# Provided text

Could Donald Trump be banned from standing as President? Even in the world of Trumpist paranoid delusions and social media posts it seems improbable.
Yet an increasing number of US legal scholars – including at least two who are regarded as ‘originalists’ – are arguing that Donald Trump should be disqualified from standing as President. They are all discussing whether Trump, and others who participated in the effort to overturn the results of the 2020 presidential election, are disqualified from holding office under the Fourteenth Amendment to the Constitution.
William Baude, University of Chicago Law School and Michael Stokes Paulsen University of St Thomas Law School have published an article in the University of Pennsylvania Law Review detailing the argument.
Heather Cox Richardson, a Boston College history professor, said in her regular newsletter: “This paper was a big deal because while liberal thinkers have been making this argument for a while now, Baude and Paulsen are associated with the legal doctrine of originalism, an approach to the law that insists the Constitution should be understood as those who wrote its different parts understood them. That theory gained traction on the right in the 1980s as a way to push back against what its adherents called ‘judicial activism’ by which they meant the Supreme Court’s use of the law, especially the Fourteenth Amendment, to expand the rights of minorities and women. One of the key institutions engaged in this pushback was the Federalist Society, and both Baude and Paulson are associated with it.”
Rather than trying to interpret their detailed arguments it is easier to just quote some highlights of the forthcoming 126 page paper.
The third section of the Fourteenth amendment, ratified in 1868, reads: “No person shall be a Senator or Representative in Congress, or elector of President and Vice-President, or hold any office, civil or military, under the United States, or under any State, who, having previously taken an oath, as a member of Congress, or as an officer of the United States, or as a member of any State legislature, or as an executive or judicial officer of any State, to support the Constitution of the United States, shall have engaged in insurrection or rebellion against the same, or given aid or comfort to the enemies thereof. But Congress may by a vote of two-thirds of each House, remove such disability.”
The Baude-Paulsen paper’s abstract says: “Section Three of the Fourteenth Amendment forbids holding office by former office holders who then participate in insurrection or rebellion. Because of a range of misperceptions and mistaken assumptions, Section Three’s full legal consequences have not been appreciated or enforced. This article corrects those mistakes by setting forth the full sweep and force of Section Three.
“First, Section Three remains an enforceable part of the Constitution, not limited to the Civil War, and not effectively repealed by nineteenth century amnesty legislation.” Post Reconstruction amnesties were designed to produce a national reconciliation after the Civil War but instead it meant Southerners could just get on with what they had always been doing even if though they had lost the war.
“Second, Section Three is self-executing, operating as an immediate disqualification from office, without the need for additional action by Congress. It can and should be enforced by every official, state or federal, who judges qualifications.
“Third, to the extent of any conflict with prior constitutional rules, Section Three repeals, supersedes, or simply satisfies them. This includes the rules against bills of attainder or ex post facto laws, the Due Process Clause, and even the free speech principles of the First Amendment.

# Written request
Answer these from the text on disqualifying Trump:
(a) What year was the Fourteenth Amendment's third section ratified?
(b) Which law review carries the article by William Baude and Michael Stokes Paulsen?
(c) What did adherents of originalism push back against when that theory gained traction on the right in the 1980s?

# Excerpted data
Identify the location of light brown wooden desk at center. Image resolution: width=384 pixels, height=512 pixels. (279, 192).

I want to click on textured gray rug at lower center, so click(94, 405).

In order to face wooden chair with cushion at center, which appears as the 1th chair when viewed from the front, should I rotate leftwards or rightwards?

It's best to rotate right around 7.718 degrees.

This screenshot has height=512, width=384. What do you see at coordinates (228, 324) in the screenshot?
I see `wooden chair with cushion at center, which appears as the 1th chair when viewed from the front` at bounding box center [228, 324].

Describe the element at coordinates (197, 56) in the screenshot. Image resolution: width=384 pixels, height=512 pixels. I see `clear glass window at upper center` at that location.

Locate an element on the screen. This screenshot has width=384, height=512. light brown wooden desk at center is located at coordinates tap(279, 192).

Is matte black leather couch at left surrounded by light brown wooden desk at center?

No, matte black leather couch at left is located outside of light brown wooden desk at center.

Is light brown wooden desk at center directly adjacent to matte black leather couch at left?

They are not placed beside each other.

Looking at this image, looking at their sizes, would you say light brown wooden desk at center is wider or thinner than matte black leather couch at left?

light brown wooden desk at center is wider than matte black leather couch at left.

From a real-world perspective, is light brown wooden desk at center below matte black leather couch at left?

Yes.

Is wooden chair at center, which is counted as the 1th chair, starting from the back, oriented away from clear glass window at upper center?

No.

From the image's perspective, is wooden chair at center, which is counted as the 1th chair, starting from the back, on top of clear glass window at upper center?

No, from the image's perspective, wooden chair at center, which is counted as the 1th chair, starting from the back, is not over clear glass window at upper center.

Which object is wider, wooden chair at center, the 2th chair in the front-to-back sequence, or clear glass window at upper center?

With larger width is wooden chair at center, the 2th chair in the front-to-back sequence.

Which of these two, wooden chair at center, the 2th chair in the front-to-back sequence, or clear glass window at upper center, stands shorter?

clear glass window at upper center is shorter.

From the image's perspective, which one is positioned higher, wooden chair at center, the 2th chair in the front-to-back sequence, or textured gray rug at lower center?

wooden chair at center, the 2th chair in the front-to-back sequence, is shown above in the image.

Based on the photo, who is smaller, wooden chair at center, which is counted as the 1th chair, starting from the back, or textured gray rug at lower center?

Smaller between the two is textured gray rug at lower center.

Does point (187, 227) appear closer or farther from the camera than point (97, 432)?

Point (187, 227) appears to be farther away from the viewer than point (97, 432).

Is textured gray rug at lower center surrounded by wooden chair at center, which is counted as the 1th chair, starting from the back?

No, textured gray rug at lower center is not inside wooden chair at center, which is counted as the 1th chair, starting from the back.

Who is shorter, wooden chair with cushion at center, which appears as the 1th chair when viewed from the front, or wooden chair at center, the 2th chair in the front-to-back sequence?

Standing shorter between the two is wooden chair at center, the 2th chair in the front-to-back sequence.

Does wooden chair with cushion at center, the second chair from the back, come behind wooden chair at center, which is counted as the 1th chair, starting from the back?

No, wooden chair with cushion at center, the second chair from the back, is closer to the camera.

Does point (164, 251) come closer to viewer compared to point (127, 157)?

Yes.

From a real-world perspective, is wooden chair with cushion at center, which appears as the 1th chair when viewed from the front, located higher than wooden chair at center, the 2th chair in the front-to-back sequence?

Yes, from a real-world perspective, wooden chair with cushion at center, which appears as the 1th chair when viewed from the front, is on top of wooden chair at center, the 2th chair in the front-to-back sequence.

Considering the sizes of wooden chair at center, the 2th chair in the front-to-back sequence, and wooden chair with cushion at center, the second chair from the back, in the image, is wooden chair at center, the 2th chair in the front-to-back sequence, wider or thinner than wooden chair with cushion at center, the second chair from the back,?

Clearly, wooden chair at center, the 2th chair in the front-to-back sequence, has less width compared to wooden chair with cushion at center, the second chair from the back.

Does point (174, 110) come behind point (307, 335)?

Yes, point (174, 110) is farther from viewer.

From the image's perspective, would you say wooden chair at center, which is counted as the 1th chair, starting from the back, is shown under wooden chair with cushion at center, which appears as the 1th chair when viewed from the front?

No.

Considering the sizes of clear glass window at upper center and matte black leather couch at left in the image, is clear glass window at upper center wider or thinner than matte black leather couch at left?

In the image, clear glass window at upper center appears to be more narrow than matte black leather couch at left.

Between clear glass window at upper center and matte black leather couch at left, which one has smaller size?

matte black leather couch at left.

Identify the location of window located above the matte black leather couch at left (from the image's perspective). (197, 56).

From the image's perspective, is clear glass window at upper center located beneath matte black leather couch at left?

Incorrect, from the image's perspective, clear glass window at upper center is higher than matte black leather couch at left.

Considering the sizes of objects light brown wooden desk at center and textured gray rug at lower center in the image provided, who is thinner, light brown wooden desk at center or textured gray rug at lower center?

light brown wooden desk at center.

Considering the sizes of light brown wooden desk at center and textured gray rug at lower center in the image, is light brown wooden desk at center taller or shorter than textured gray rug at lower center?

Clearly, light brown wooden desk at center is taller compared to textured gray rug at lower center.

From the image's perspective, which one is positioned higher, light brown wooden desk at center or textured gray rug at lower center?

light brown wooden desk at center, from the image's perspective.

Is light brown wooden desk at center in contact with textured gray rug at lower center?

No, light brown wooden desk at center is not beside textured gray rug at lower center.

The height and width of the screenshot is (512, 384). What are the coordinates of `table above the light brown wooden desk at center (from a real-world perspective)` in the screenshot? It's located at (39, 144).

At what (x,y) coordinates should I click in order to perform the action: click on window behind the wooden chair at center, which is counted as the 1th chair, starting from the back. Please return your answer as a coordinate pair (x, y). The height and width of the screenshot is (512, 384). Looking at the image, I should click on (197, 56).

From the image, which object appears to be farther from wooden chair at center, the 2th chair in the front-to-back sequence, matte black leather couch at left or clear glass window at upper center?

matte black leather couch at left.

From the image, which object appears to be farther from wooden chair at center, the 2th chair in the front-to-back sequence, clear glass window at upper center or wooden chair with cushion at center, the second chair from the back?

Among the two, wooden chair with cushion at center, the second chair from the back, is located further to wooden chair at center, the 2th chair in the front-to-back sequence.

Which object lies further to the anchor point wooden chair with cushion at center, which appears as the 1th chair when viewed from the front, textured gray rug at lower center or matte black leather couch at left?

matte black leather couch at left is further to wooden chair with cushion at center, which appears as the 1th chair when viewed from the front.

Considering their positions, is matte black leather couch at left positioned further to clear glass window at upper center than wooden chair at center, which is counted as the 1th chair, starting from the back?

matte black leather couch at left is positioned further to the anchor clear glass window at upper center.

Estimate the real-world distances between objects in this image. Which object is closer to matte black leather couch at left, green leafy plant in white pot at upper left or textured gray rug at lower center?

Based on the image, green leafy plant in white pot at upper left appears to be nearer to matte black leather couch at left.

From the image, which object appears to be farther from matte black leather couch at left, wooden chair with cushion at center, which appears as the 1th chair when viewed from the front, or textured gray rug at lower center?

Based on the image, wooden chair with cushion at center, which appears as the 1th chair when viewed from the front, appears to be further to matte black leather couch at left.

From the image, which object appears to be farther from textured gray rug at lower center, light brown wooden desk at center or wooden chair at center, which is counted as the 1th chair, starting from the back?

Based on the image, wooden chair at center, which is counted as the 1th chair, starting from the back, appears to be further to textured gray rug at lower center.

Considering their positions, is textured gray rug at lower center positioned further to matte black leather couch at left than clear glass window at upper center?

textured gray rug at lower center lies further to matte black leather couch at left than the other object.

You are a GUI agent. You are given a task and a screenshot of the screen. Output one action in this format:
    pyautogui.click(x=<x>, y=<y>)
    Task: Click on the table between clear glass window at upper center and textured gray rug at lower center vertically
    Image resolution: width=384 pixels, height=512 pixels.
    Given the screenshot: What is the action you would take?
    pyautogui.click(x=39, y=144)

# Task solution
(a) 1868
(b) The University of Pennsylvania Law Review
(c) What they called "judicial activism"